Development and application of an indirect enzyme-linked immunosorbent assay for serological survey of Japanese encephalitis virus infection in dogs

• Published in: Journal of virological methods Vol. 187; no. 1; pp. 85 - 89
• Main Authors: Shimoda, Hiroshi, Inthong, Natnaree, Noguchi, Keita, Terada, Yutaka, Nagao, Yumiko, Shimojima, Masayuki, Takasaki, Tomohiko, Rerkamnuaychoke, Worawut, Maeda, Ken
• Format: Journal Article
• Language: English
• Published: Netherlands Elsevier B.V 01.01.2013
• Subjects: Animals; antibodies; Antibodies, Neutralizing - blood; Antibodies, Viral - blood; antigens; Cell Line; Cercopithecus aethiops; correlation; Data processing; Dog; dog diseases; Dog Diseases - diagnosis; Dog Diseases - immunology; Dogs; Encephalitis; Encephalitis Virus, Japanese - immunology; Encephalitis, Japanese - diagnosis; Encephalitis, Japanese - immunology; Encephalitis, Japanese - veterinary; Enzyme-linked immunosorbent assay; Enzyme-linked immunosorbent assay (ELISA); Enzyme-Linked Immunosorbent Assay - veterinary; Female; horses; human diseases; humans; Immunoglobulin G; Immunoglobulin G - blood; Immunoglobulin M; Immunoglobulin M - blood; Infection; Japan; Japanese encephalitis virus; Japanese encephalitis virus (JEV); Male; neutralization tests; risk; risk assessment; Sensitivity and Specificity; Seroepidemiologic Studies; Serological survey; Serological surveys; seroprevalence; Thailand; Vero Cells; virion; Thailand; Japan; Japanese encephalitis virus (JEV); Enzyme-linked immunosorbent assay (ELISA); Dog; Serological survey
• ISSN: 0166-0934; 1879-0984; 1879-0984
• DOI: 10.1016/j.jviromet.2012.09.022

► A simple method for detecting JEV antibodies in sera from dogs was developed. ► This ELISA is useful for assessment of the human risk of JEV infection. ► Both ELISA and virus neutralization should be used for serological surveys of JEV. Japanese encephalitis virus (JEV) causes serious acute encephalitis in humans and horses.

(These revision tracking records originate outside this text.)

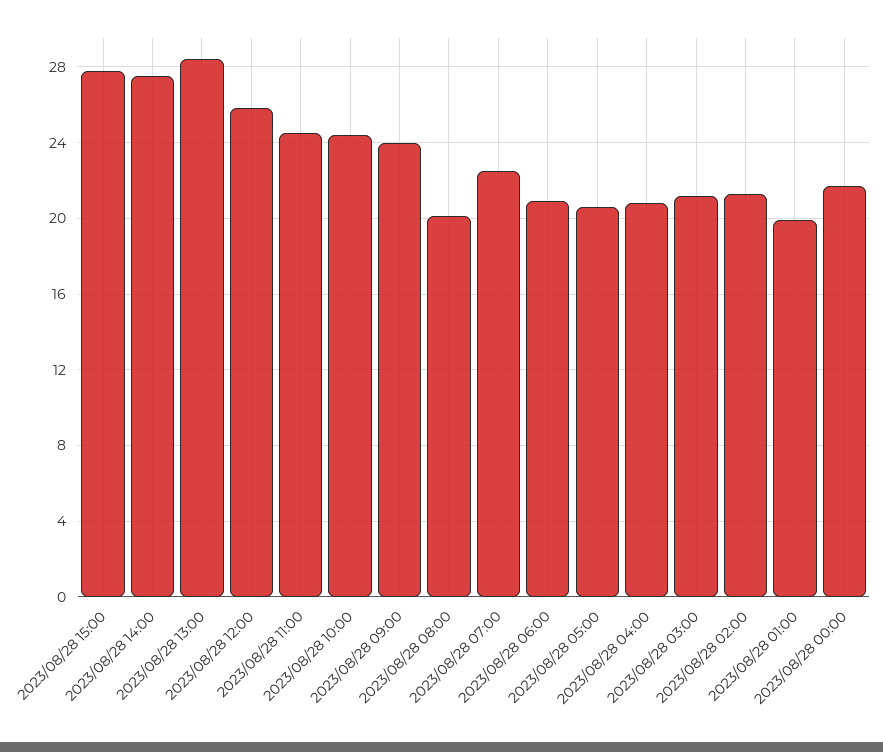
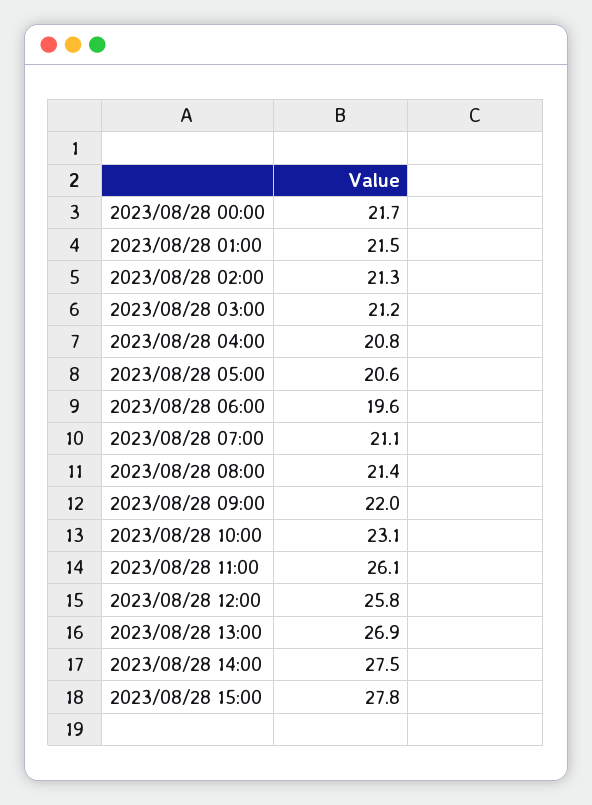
2023/08/28 13:00: 28.5 -> 26.9
2023/08/28 11:00: 24.5 -> 26.1
2023/08/28 10:00: 24.5 -> 23.1
2023/08/28 09:00: 24 -> 22
2023/08/28 08:00: 20 -> 21.4
2023/08/28 07:00: 22.5 -> 21.1
2023/08/28 06:00: 21 -> 19.6
2023/08/28 01:00: 20 -> 21.5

Although dogs are good sentinels for assessing the risk of JEV infection to humans, a virus neutralization test has been the only method available for measuring the levels of JEV antibody in dogs. In this study, an indirect enzyme-linked immunosorbent assay (ELISA) using purified viral particles as an antigen, was developed for serological survey of JEV infection in dogs. In dogs inoculated experimentally with JEV, the ELISA detected anti-JEV IgM 3 days after infection, with IgM levels peaking 7 days after infection. Anti-JEV IgG was detected 14 days after infection and peaked on 21–28 days after infection. Virus neutralization titers correlated with anti-JEV immunoglobulins measured by the ELISA. To test the utility of the new assay, the seroprevalence of JEV infection among 102 dogs in Kyushu, Japan, was examined by IgG ELISA and by virus neutralization. The correlation coefficient between the IgG ELISA and virus neutralization was 0.813 (p<0.001); comparison of the IgG ELISA and virus neutralization showed a sensitivity and specificity of 82% and 98%, respectively. The IgG ELISA was used to survey dogs in Bangkok, Thailand and 51% of these dogs were found seropositive for JEV. These data suggest that in the capital city of Thailand, the risk of infection with JEV remains high.